Before serving dinner he placed upon the table, in the guise of an aperitive, a fat-bellied bottle of native wine, a nectar from the slopes of Vesuvius with a slight taste of sulphur. Freya was thirsty and was suspicious of the water of the trattoria. Ulysses must forget his recent mortification.... And the two made their libations to the gods, with an unmixed drink in which not a drop of water cut the jeweled transparency of the precious wine.
A group of singers and dancers now invaded the terrace. A coppery-hued girl, handsome and dirty, with wavy hair, great gold hoops in her ears and an apron of many colored stripes, was dancing under the arbor, waving on high a tambourine that was almost the size of a parasol. Two bow-legged youngsters, dressed like ancient lazzarones in red caps, were accompanying with shouts the agitated dance of the tarantella.
The gulf was taking on a pinkish light under the oblique rays of the sun, as though there were growing within it immense groves of coral. The blue of the sky had also turned rosy and the mountain seemed aflame in the afterglow. The plume of Vesuvius was less white than in the morning; its nebulous column, streaked with reddish flutings by the dying light, appeared to be reflecting its interior fire.

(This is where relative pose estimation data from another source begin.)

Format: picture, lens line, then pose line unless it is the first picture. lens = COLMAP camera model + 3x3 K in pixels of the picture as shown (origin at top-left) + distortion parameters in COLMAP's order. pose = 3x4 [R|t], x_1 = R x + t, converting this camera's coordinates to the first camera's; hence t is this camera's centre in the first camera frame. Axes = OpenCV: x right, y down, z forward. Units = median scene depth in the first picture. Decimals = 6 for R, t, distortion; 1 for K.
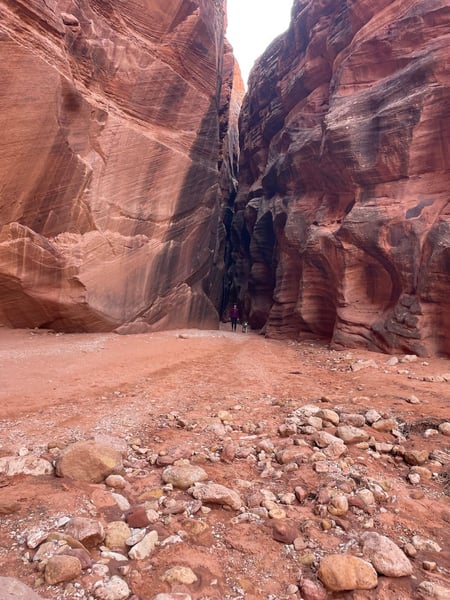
lens RADIAL K [[436.4, 0, 226.9], [0, 436.4, 301.7], [0, 0, 1]] dist [0.011252, -0.012650]
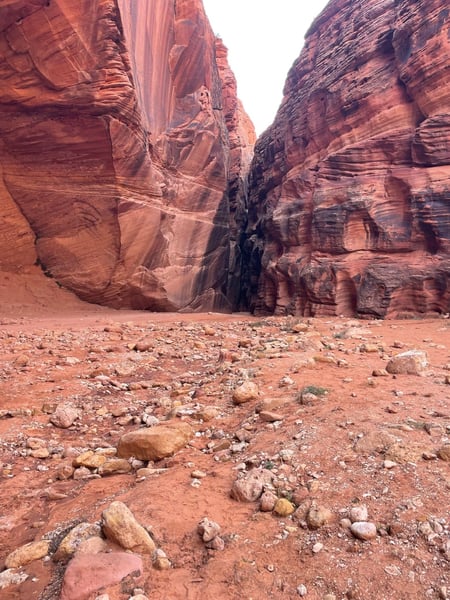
lens RADIAL K [[436.4, 0, 227.6], [0, 436.4, 299.3], [0, 0, 1]] dist [0.011252, -0.012650]
pose [[0.996996, -0.009133, -0.076914, 0.160862], [0.009073, 0.999958, -0.001127, 0.013089], [0.076921, 0.000426, 0.997037, -1.181505]]
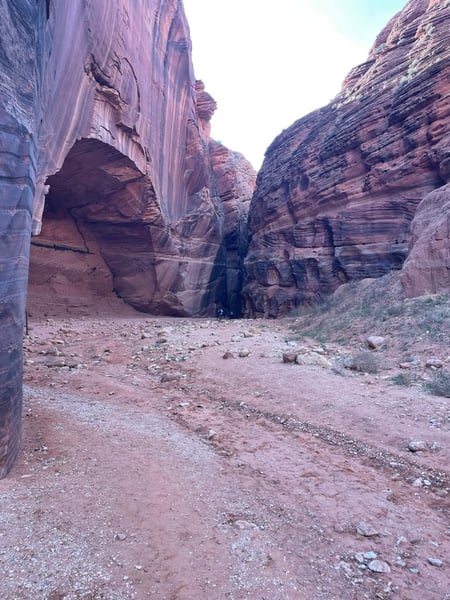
lens RADIAL K [[436.4, 0, 223.8], [0, 436.4, 301.3], [0, 0, 1]] dist [0.011252, -0.012650]
pose [[0.980794, -0.014283, -0.194525, 0.771805], [0.010155, 0.999702, -0.022200, 0.021919], [0.194784, 0.019798, 0.980646, -2.687755]]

Ulysses felt the friendly placidity that a landscape contemplated in childhood always inspires. Many a time he had seen this same panorama with its dancing girls and its volcano there in his old home at Valencia; he had seen it on the fans called “Roman Style” that his father used to collect.
Freya felt as moved as her companion. The blue of the gulf was of an extreme intensity in the parts not reflected by the sun; the coast appeared of ochre; although the houses had tawdry facades, all these discordant elements were now blended and interfused in subdued and exquisite harmony. The shrubbery was trembling rhythmically under the breeze. The very air was musical, as though in its waves were vibrating the strings of invisible harps.
This was for Freya the true Greece imagined by the poets, not the island of burned-out rocks denuded of vegetation that she had seen and heard spoken of in her excursions through the Hellenic archipelago.
“To live here the rest of my life!” she murmured with misty eyes. “To die here, forgotten, alone, happy!...”
Ferragut also would like to die in Naples ... but with her!... And his quick and exuberant imagination described the delights of life for the two,—a life of love and mystery in some one of the little villas, with a garden peeping out over the sea on the slopes of Posilipo.
The dancers had passed down to the lower terrace where the crowd was greater. New customers were entering, almost all in pairs, as the day was fading. The waiter had ushered some highly-painted women with enormous hats, followed by some young men, into the locked dining-room. Through the half-open door came the noise of pursuit, collision and rebound with brutal roars of laughter.